Activity: Set out every text line from the records as a Markdown table with two columns, n for the row number and Line for the text, and skip any blank lines. Leave the pictures out.

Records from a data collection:

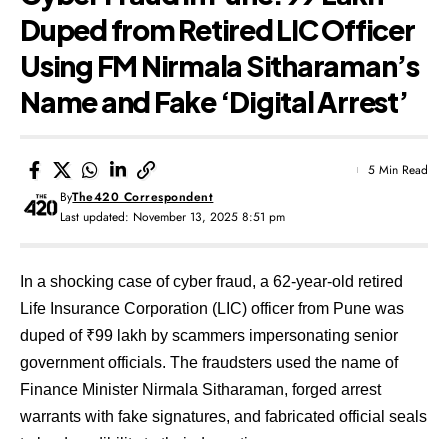
Duped from Retired LIC Officer
Using FM Nirmala Sitharaman’s
Name and Fake ‘Digital Arrest’
5 Min Read
By
The420 Correspondent
Last updated: November 13, 2025 8:51 pm
In a shocking case of cyber fraud, a 62-year-old retired
Life Insurance Corporation (LIC) officer from Pune was
duped of ₹99 lakh by scammers impersonating senior
government officials. The fraudsters used the name of
Finance Minister Nirmala Sitharaman, forged arrest
warrants with fake signatures, and fabricated official seals
to lend credibility to their deception.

Task answer:
| n | Line |
|---|---|
| 1 | Duped from Retired LIC Officer |
| 2 | Using FM Nirmala Sitharaman’s |
| 3 | Name and Fake ‘Digital Arrest’ |
| 4 | 5 Min Read |
| 5 | By |
| 6 | The420 Correspondent |
| 7 | Last updated: November 13, 2025 8:51 pm |
| 8 | In a shocking case of cyber fraud, a 62-year-old retired |
| 9 | Life Insurance Corporation (LIC) officer from Pune was |
| 10 | duped of ₹99 lakh by scammers impersonating senior |
| 11 | government officials. The fraudsters used the name of |
| 12 | Finance Minister Nirmala Sitharaman, forged arrest |
| 13 | warrants with fake signatures, and fabricated official seals |
| 14 | to lend credibility to their deception. |